Auf diesem Foto war ich müde und brauchte eine Pause, aber ich war auch noch lange nicht müde.
Wie geht das? Und was heisst das im Zusammenhang mit Grenzen und wie kommt hier das Bewusstsein ins Spiel? Eine Fortsetzung zum Thema "Grenzen" aus persönlicher Erfahrung.
Als Beispiel dient wiederum meine Teilnahme an der Tortour. Dieses Mal schreiben wir das Jahr 2021 als ich die Tortour als Solo-Fahrerin erfolgreich beendete und Vize-Schweizermeisterin wurde.
In Teil 1 habe ich darüber geschrieben, wie mir mein Körper Grenzen aufgezeigt hat. In Teil 2 spielt nun sowohl der Körper wie auch der Kopf eine Hauptrolle.
Ebenfalls habe ich in einem vorherigen Beispiel beschrieben wie wichtig das Bewusstsein für unterschiedliche Arten von Grenzen ist um gezielt und erfolgreich an und über seine eigenen Grenzen gehen zu können.
Das Thema "Müdigkeit" ist ein gutes Beispiel um dieses Bewusstsein und diese Differenzierung zu veranschaulichen und zu erklären.
In meinem persönlichen Ultracycling-Wörterbuch unterscheide ich zwischen vier verschiedenen Arten von Müdigkeit wenn ich sage "ich bin müde":
Nr. 1: müde Muskeln / Sehnen
Nr. 2: müde Gelenke
Nr. 3: mental müde
Nr. 4: Schlaf-Müdigkeit
Auf dem Bild hat mich nicht die Schlaf-Müdigkeit überkommen und ich habe auch nicht geschlafen. Ich war schlicht und einfach mental müde.
Das Foto wurde an der Time Station in Fiesch VS aufgenommen und zu diesem Zeitpunkt war ich ungefähr seit 350 - 400 km unterwegs, inkl. einer vollständig durchgefahrenen Nacht und Temperaturen von ca. 30 Grad am Nachmittag. Und ich musste einfach mal für ein paar Minuten runter vom Velo, mich hinlegen und die Augen schliessen.

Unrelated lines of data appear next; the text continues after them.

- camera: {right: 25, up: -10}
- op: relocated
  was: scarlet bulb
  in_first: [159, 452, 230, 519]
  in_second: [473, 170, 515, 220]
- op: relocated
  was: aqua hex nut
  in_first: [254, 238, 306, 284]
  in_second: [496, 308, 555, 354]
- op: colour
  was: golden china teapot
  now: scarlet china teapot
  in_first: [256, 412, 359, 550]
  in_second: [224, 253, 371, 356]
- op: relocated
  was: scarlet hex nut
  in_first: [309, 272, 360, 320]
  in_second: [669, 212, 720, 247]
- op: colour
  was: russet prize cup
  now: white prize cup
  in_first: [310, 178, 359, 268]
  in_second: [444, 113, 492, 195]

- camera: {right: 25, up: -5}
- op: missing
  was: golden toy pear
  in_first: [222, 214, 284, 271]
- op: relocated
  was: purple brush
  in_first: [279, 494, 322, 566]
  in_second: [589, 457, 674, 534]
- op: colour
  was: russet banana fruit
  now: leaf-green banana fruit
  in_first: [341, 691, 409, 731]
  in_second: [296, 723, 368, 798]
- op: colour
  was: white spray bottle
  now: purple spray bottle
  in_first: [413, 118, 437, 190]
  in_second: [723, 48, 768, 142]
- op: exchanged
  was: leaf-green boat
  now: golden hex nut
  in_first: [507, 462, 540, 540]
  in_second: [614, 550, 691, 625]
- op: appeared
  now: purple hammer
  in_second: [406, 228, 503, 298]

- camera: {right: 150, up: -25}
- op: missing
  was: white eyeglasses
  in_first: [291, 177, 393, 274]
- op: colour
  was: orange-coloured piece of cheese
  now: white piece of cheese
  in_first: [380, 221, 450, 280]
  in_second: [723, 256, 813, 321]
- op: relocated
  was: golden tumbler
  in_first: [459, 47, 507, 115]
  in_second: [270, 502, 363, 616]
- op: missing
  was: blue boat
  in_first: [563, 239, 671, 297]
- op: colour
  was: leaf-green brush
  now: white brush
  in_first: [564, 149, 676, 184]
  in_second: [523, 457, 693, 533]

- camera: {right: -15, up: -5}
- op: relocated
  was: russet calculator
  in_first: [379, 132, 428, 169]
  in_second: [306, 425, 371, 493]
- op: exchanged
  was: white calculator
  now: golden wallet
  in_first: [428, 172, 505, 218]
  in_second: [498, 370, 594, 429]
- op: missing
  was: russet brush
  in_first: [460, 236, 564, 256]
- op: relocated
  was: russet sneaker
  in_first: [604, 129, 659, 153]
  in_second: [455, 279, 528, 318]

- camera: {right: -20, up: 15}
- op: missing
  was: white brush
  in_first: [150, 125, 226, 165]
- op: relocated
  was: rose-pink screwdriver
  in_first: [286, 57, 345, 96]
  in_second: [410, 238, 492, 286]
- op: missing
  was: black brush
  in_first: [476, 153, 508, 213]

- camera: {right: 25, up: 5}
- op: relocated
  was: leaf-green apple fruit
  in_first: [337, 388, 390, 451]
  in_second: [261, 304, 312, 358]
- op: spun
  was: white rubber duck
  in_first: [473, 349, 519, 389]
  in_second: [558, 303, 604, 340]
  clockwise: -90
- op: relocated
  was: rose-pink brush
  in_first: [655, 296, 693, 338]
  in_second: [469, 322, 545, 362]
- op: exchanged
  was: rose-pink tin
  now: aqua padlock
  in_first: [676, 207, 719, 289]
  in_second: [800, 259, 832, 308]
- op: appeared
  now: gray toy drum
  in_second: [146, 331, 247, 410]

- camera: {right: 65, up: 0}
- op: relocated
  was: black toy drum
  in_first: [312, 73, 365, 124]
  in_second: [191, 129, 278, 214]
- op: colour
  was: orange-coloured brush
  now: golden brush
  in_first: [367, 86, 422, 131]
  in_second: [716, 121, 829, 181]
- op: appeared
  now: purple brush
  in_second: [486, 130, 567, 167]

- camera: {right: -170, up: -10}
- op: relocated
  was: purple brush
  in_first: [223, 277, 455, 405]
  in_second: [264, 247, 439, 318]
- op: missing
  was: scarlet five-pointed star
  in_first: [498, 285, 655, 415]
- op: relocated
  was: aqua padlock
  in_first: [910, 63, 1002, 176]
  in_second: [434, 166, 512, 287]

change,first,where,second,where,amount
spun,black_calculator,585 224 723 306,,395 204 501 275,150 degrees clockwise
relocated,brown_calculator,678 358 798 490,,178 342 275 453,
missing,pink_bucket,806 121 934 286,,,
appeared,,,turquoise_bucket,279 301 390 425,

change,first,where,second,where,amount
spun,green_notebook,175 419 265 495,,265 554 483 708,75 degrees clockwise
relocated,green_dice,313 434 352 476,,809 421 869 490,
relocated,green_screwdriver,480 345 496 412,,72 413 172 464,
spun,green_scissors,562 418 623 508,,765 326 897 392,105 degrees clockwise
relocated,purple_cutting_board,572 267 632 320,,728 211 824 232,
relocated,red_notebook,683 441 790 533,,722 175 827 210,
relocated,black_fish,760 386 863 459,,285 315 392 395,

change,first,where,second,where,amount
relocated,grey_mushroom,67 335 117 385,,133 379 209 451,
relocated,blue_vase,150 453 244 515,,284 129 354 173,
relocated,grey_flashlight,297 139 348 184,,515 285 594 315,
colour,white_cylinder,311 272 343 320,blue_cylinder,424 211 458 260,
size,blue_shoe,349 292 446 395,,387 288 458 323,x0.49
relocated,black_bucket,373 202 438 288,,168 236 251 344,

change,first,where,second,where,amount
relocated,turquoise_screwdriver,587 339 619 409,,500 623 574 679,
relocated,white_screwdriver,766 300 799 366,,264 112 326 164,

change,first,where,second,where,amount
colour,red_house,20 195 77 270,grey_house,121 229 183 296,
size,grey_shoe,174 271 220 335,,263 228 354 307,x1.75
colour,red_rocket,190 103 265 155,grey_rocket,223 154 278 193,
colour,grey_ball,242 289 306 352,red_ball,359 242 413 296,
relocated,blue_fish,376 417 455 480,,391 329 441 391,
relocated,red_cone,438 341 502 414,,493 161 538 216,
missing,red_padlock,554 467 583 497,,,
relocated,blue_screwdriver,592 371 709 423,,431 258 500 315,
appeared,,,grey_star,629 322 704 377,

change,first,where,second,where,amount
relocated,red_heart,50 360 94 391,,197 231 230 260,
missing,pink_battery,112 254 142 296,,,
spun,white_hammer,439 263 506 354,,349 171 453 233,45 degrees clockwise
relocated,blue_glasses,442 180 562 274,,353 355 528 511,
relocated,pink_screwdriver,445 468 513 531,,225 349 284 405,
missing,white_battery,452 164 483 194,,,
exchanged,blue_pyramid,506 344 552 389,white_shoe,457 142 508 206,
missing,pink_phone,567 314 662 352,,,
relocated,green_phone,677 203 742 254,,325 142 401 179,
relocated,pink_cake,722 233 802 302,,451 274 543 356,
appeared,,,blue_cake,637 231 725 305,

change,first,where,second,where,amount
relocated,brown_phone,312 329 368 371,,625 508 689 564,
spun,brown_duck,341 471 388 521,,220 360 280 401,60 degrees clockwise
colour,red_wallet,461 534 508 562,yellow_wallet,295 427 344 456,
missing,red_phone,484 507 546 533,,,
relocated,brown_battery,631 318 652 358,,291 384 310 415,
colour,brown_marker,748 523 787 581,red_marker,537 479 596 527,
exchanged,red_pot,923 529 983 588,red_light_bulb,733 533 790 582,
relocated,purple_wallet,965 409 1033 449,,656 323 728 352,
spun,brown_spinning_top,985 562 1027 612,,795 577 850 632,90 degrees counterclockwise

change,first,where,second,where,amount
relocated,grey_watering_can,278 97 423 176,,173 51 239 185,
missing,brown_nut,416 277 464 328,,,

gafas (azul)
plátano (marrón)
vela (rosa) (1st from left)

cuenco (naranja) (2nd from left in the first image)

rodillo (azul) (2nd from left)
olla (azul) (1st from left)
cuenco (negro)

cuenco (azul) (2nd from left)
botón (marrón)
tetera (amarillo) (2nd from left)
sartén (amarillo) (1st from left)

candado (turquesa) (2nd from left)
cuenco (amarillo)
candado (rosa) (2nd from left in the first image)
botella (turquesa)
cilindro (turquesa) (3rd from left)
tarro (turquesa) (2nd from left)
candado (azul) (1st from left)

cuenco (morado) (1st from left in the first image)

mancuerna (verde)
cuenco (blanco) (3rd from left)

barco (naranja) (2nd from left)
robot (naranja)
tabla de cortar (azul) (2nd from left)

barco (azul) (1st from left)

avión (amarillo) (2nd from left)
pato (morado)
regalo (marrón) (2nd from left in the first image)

In einem Ultracycling Rennen läuft die Uhr auch während Pausen weiter. Daher versucht man wann immer möglich auf dem Velo sitzen zu bleiben und das Anhalten oder Absteigen vom Velo zu vermeiden oder mindestens so lange wie möglich hinauszuzögern. Um dies zu erreichen, und die vier verschiedenen Arten von Müdigkeit ohne Stopps zu überwinden, gibt es verschiedene Strategien und Methoden auf die ich zurückgreifen kann.
Ein erster Schritt ist mir bewusst zu werden, um welche Art von Müdigkeit es sich handelt wenn mein erster Gedanke ist: ich bin müde. Dafür scanne ich meinen Körper und prüfe mein Befinden um herauszufinden wie genau ich müde bin. Dann versuche ich mit mir bekannten Methoden die jeweiligen Art von Müdigkeit zu überwinden. Manchmal braucht es einiges an Geduld und die Anwendung von verschiedenen Methoden bis dies gelingt. Die Erfahrung zeigt, dass der Grossteil solcher Phasen ohne Pausen überwunden werden kann.
Kritisch ist der Umgang und die Reaktion auf die Schlaf-Müdigkeit. Auch Schlafpausen kann man hinauszögern, aber man darf auch keinen Fall den Moment verpassen in dem die einzige Option ist: anhand, hinlegen und schlafen. Diese Grenze möchte und sollte man nicht überschreiten!
An der Tortour war ich "Tür zu Tür", also vom Aufstehen am Tag des Starts, bis zur Heimkehr nach dem Rennen, ca. 68 Stunden auf den Beinen, respektive im Sattel. Geschlafen habe ich in dieser Zeit einmal für 20 Minuten. Vor dem Start habe ich mich ausserdem 2 Stunden im Begleitauto hingelegt, aber soweit ich mich erinnern kann habe ich nicht geschlafen. Als ich im Ziel war, war ich zwar "müde", aber ich habe auch gemerkt: die Grenzen der verschiedenen Arten von Müdigkeit habe ich noch nicht erreicht, da liegt noch was drin.